Record extracts section start

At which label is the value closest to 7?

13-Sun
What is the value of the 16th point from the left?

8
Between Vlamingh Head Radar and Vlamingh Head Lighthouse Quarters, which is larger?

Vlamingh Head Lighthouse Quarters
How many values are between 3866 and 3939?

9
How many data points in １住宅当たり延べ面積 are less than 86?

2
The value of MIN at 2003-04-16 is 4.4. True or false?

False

Record extracts section end
Record extracts section start

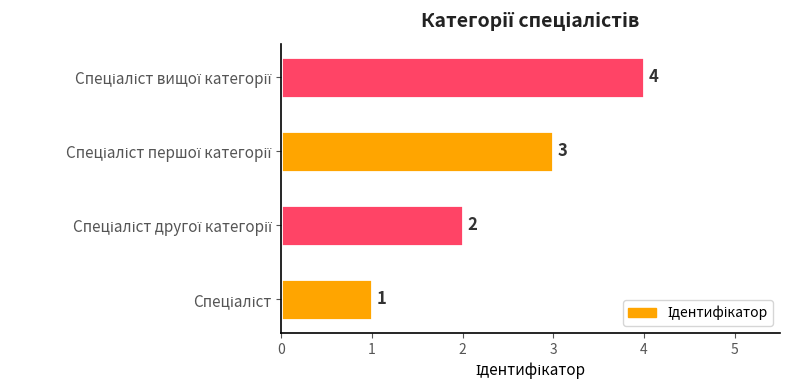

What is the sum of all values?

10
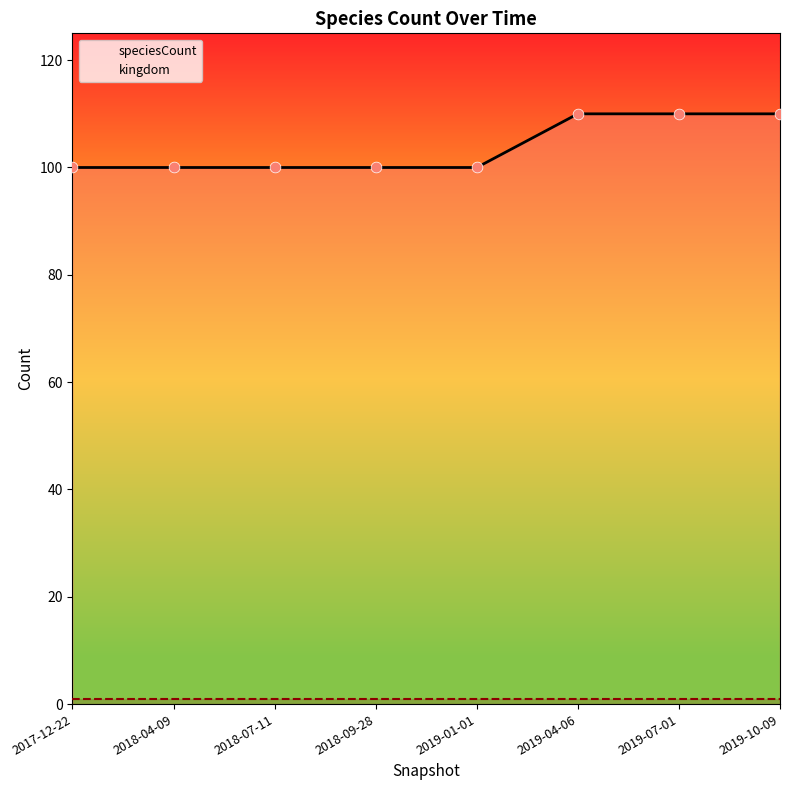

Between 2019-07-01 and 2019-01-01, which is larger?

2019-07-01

Record extracts section end

# [Required action]
Find every line in the records above that contains the word "values" and copy each of those lines. Matching is case-sensitive.

# [Answer]
How many values are between 3866 and 3939?
What is the sum of all values?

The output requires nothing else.